Padre Elílio de Faria Matos Júnior
Sabemos que Filosofia e Teologia são ciências distintas, quer pelo método quer pelo objeto. Enquanto a Filosofia procede por raciocínios lógicos a partir dos primeiros princípios da razão pura e tem como objeto primeiro o mundo e o homem tais como se apresentam ao estudioso pela experiência, a Teologia, por sua vez, procede a partir do ato de fé na revelação divina, procurando um certo entendimento dessa fé, e o seu objeto primeiro é o próprio Deus tal como se dá a conhecer em sua auto-revelação. Assim, a Teologia pode ser dita ciência da fé, enquanto a Filosofia é a ciência da razão.
Tal distinção, contudo, não leva necessariamente a uma separação entre as duas ciências. Aliás, ao longo da história da Igreja, pode-se verificar que Teologia e Filosofia muitas vezes se mostraram em íntima relação. Sejam citados aqui o período patrístico e escolástico, que testemunham a relação harmoniosa entre teologia e filosofia estabelecida na obra fecunda de um Santo Agostinho (†430) ou de um Santo Tomás de Aquino (†1274). Não podemos dizer, entretanto, que faltem autores na modernidade ou na contemporaneidade que procuraram correlacionar as duas ciências.
Uma pergunta surge: Por que Teologia e Filosofia, sendo distintas, podem se relacionar? Na verdade, Teologia e Filosofia podem realizar um frutífero conúbio na medida em que se interessam pela visão de totalidade e na medida em que seu objeto coincide, ainda que parcialmente.[1] Sim; a Teologia, como já se disse, tem por objeto primeiro Deus, tal como ele mesmo se deu a conhecer pela revelação judaico-cristã; o homem e o mundo caem também sob a consideração da teologia na medida em que se relacionam com Deus ou são vistos sob a luz de Deus revelador. A Filosofia, por sua vez, como já notamos, tem como objeto primeiro de sua consideração o mundo e o homem percebidos pela experiência, mas pode chegar ao Absoluto – Deus – como fundamento radical do mundo e do homem.
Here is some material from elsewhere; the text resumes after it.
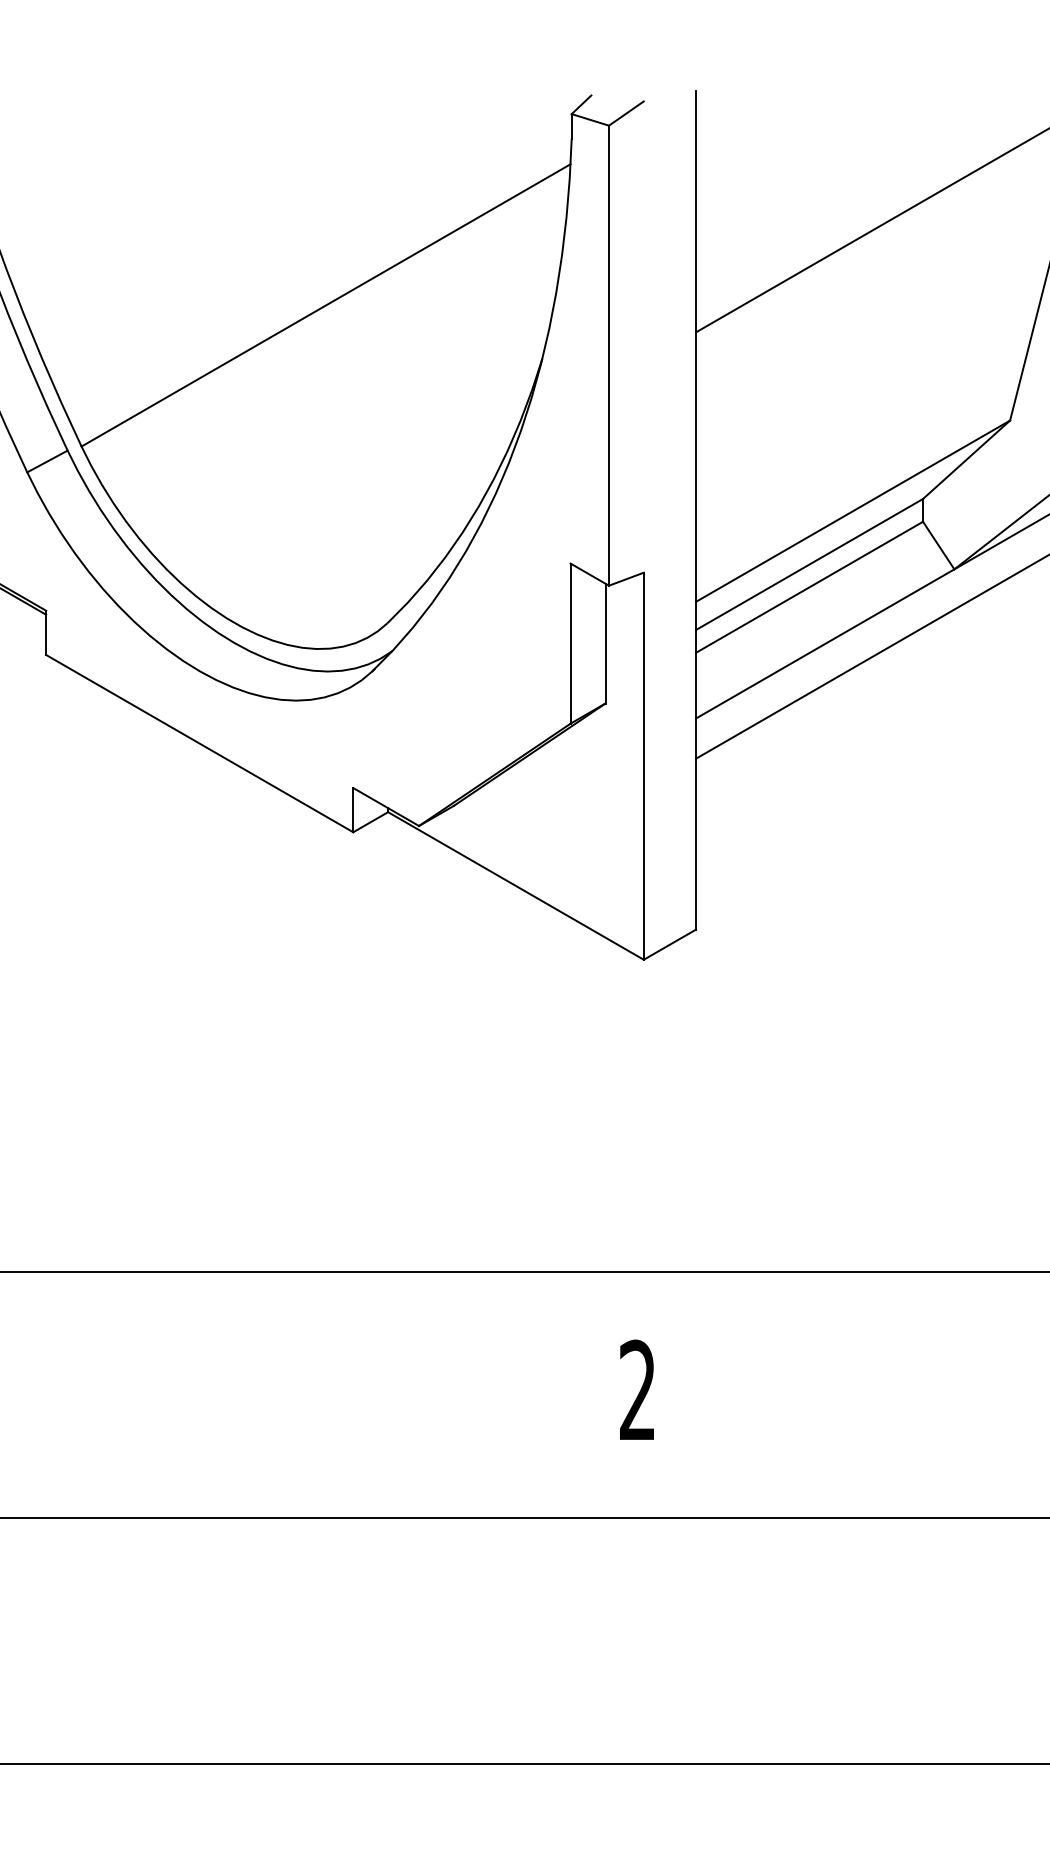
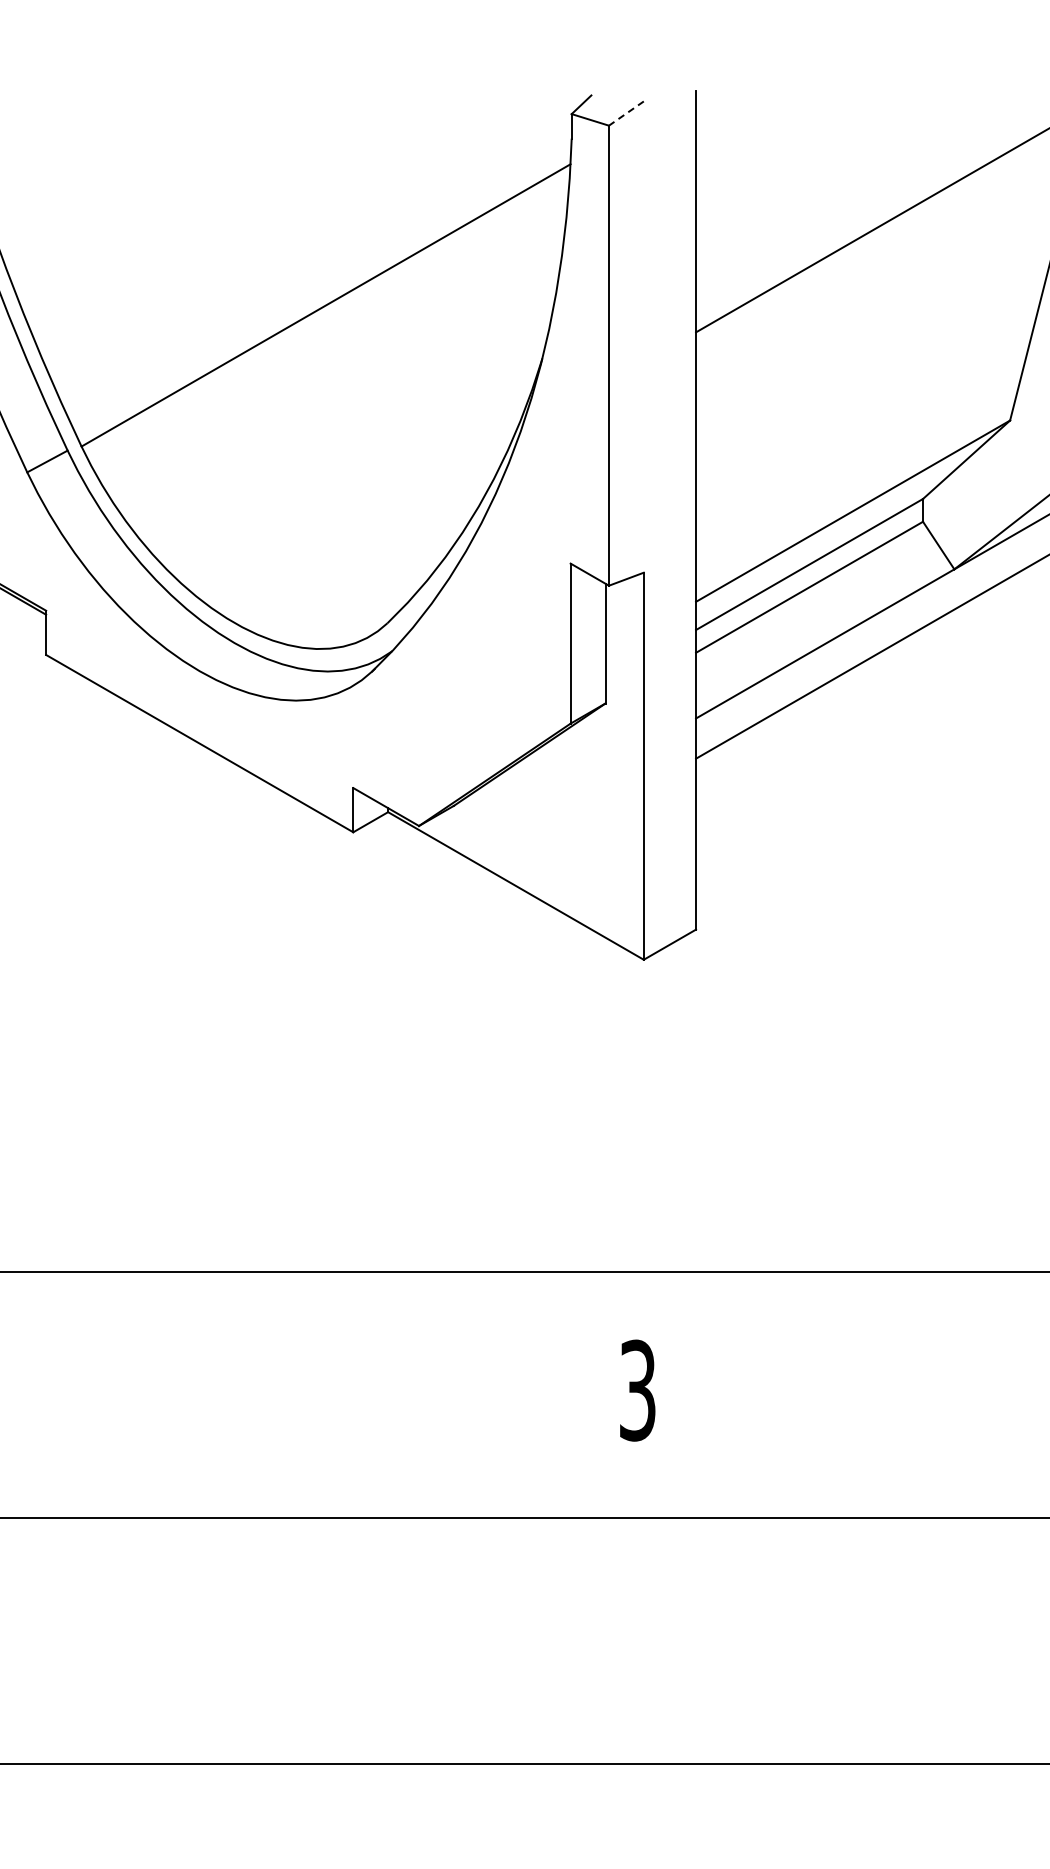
line at (625, 113): solid -> dashed
text at (637, 1390): 2 -> 3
Desse modo, é fácil ver que tanto a Teologia como a Filosofia tratam de Deus, do mundo e do homem. A primeira, por um movimento de descida (katabasis), vai de Deus até o homem e o mundo considerados sob a luz da fé na auto-revelação de Deus; a segunda, por um movimento de subida (anabasis), vai do mundo e do homem até Deus considerado sob a luz da razão interrogante. E é exatamente essa comunidade de objeto que torna possível a relação entre ambas.
Uma das sistematizações mais consistentes da relação entre fé e razão encontra-se na grandiosa obra de Santo Tomás de Aquino. O Aquinate viu bem que, sendo Deus, ao mesmo tempo, o criador da ordem racional e o autor da fé, não poderia haver contradição de iure entre ambas, preservadas as devidas distinções. Motivado, assim, por essa certeza, foi capaz de construir uma reflexão filosófico-teológica de invejável vigor especulativo. A grande originalidade de Tomás está no fato de ter elaborado uma metafísica do esse (do ser como ato de existir), superando, desse modo, a metafísica das essências que herdara dos gregos.[2]
[1] Digo “ainda que parcialmente” porque a Filosofia, embora possa tratar de Deus, não o considera, contudo, como a Teologia. A Filosofia chega a Deus como causa transcendental do mundo e do homem, e não alcança a vida íntima de Deus, o que só se pode atingir, ainda que dentro dos limites da linguagem humana, pela Teologia, que parte da fé naquilo que Deus mesmo deu a conhecer de si, como, por exemplo, a Trindade das Pessoas Divinas. [2] VAZ, Henrique C. de Lima. Tomás de Aquino: do ser ao absoluto. In: ____ Escritos de Filosofia III. Filosofia e Cultura. São Paulo: Loyola, 1997, p. 283-342.